Une fois de plus, le roi de Logres s’accrocha à sa femme, avec un désespoir dont il aurait dû avoir honte, sans en avoir la force.
- Vous avez vraiment envie de ça?
- De quoi?
- De vous coltiner un con qui vous a fait chier toute votre vie, et qui maintenant vous réveille toutes les nuits ou presque. Il déglutit, difficilement. “D’un roi qui a pas les épaules de l’être, et qui est même plus foutu d’essayer.”
Il sentit ses doigts serrer un peu plus les siens. Ses lèvres sur son épaule, contre laquelle elle frotta son joli nez fin avant d’y poser son menton.
- Pendant quinze ans, vous avez essayé. Vous y avez laissé la vie, je vous rappelle, et cette fois, c’est sa main à elle qu’il serra un peu plus fort, par instinct. “Alors je veux plus jamais vous entendre dire ça. Vous avez peut-être pas tout réussi, vous l’avez peut-être pas trouvé, leur Graal à la noix, mais vous avez unifié une nation, vous vous êtes battus pour la dignité de votre peuple. Et tout le reste, vous avez essayé.”

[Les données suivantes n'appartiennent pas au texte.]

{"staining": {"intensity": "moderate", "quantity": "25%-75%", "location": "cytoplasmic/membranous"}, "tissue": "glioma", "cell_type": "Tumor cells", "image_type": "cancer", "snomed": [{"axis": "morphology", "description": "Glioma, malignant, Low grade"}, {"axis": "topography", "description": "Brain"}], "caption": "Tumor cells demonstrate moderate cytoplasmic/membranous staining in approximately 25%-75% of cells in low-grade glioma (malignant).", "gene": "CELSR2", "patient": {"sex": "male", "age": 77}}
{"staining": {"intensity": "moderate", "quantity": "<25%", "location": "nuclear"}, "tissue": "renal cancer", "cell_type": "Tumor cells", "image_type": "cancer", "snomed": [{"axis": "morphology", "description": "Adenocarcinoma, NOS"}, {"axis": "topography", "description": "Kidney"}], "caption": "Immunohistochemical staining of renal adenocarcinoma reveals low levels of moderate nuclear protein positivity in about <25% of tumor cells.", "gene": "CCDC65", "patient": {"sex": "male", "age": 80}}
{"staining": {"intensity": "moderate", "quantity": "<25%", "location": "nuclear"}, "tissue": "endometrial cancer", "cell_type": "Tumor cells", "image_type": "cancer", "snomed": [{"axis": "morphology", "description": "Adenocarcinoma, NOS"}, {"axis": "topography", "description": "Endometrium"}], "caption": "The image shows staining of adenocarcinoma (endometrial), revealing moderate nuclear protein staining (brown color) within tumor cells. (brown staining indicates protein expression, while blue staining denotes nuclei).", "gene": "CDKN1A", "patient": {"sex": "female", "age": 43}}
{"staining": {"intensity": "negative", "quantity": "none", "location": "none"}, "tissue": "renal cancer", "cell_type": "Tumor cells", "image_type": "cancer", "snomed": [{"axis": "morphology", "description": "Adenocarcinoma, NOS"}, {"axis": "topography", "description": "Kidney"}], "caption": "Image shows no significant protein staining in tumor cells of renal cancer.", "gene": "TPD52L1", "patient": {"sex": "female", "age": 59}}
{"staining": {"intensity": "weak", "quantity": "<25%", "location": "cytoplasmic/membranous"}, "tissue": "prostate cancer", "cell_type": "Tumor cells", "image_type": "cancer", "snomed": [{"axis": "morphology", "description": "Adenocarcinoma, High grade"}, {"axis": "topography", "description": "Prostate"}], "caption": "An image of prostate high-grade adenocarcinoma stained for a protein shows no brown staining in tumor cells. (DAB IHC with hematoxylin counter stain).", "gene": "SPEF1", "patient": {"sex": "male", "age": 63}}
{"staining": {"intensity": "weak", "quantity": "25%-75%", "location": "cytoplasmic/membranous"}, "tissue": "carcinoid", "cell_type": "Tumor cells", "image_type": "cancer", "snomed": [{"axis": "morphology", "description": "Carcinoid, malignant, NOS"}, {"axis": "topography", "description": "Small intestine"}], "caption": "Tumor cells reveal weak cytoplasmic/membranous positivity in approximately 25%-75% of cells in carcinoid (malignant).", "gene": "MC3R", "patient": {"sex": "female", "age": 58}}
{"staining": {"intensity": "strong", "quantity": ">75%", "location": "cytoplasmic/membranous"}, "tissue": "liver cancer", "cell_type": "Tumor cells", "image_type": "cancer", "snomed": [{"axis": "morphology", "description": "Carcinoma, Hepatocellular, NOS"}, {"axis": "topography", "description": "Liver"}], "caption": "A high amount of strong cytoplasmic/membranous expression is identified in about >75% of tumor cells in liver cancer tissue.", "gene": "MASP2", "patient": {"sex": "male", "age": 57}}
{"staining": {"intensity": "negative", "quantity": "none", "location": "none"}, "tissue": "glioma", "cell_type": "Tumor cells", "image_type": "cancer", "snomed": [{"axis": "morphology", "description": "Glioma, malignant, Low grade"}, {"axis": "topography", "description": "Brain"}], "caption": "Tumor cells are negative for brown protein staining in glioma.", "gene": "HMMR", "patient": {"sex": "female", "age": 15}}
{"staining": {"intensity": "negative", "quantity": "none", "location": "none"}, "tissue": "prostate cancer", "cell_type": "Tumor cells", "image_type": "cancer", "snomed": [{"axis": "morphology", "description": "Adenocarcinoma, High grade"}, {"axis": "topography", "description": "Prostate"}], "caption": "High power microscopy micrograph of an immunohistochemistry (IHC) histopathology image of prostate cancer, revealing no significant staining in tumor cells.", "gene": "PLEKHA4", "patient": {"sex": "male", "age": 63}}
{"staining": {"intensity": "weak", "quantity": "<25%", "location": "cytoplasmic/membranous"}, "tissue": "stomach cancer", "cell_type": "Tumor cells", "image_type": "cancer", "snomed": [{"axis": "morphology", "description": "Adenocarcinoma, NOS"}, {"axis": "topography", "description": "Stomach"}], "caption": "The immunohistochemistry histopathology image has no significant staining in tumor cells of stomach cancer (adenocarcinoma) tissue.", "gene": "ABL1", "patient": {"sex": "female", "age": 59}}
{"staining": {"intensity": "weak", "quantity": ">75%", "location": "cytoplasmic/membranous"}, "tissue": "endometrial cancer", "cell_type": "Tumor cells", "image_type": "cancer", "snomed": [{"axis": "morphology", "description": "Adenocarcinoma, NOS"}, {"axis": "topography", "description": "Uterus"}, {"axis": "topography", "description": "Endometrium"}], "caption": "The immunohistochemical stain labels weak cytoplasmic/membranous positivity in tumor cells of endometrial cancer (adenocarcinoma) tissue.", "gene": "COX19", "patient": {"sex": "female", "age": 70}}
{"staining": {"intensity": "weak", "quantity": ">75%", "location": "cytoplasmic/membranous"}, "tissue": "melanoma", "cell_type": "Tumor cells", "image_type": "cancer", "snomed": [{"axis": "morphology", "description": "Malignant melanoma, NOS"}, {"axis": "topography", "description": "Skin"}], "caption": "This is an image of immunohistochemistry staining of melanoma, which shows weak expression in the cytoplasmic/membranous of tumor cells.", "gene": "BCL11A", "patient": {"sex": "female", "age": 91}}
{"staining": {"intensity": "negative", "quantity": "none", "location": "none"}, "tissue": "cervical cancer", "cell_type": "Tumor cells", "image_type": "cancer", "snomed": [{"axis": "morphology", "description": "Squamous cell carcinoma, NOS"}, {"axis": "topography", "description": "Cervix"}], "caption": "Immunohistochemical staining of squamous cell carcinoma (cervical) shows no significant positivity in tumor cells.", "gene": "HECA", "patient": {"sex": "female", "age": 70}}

L’émotion le prit à la gorge. Au ventre.
“Et pour répondre à votre question, aussi débile soit-elle, quand bien même vous seriez ce que vous dites, ce qui n’est pas le cas, c’est l’homme que j’aime moi, idiot. Pas le roi - enfin, pas que, en tout cas.”
Ouvrant enfin les yeux, Arthur tourna la tête pour la regarder, sa femme. Ses traits doux mis en valeur par la lumière de la lune, son sourire tendre, compatissant. Comme elle. Ses yeux tellement plein de - d’amour que ça débordait.
Putain, ce qu’il l’aimait. Ce qu’il se détestait, de savoir qu’il ne trouverait jamais les mots pour lui dire à quel point.
- J’y arrive pas, lui confessa-t-il à la place. Parce qu’il avait besoin que ça sorte. Parce qu’il avait besoin de lui dire, à elle.
- Je sais. C’est pas grave.
- Un peu, quand même.
- Je pense pas que ça aide beaucoup de penser comme ça. Vous allez pas vous ajouter la honte, en plus du reste.
- Il faudrait, pourtant.
- Pour quoi faire? Ça aiderait les choses?
Sur son visage, les doigts de sa femme glissaient sur son front, sa joue.
“C’est pas à cause de vous que le pays a vécu cet enfer,” et le roi déserteur se retint de lui rappeler qu’il était parti, quand même. Qu’avant ça, il lui avait filé les pleins pouvoirs, à Lancelot. Elle le savait déjà, de toute façon, et n’avait pas l’air d’humeur à accepter l’argument.
Et puis, il ne faisait pas tellement confiance à sa propre voix, là maintenant.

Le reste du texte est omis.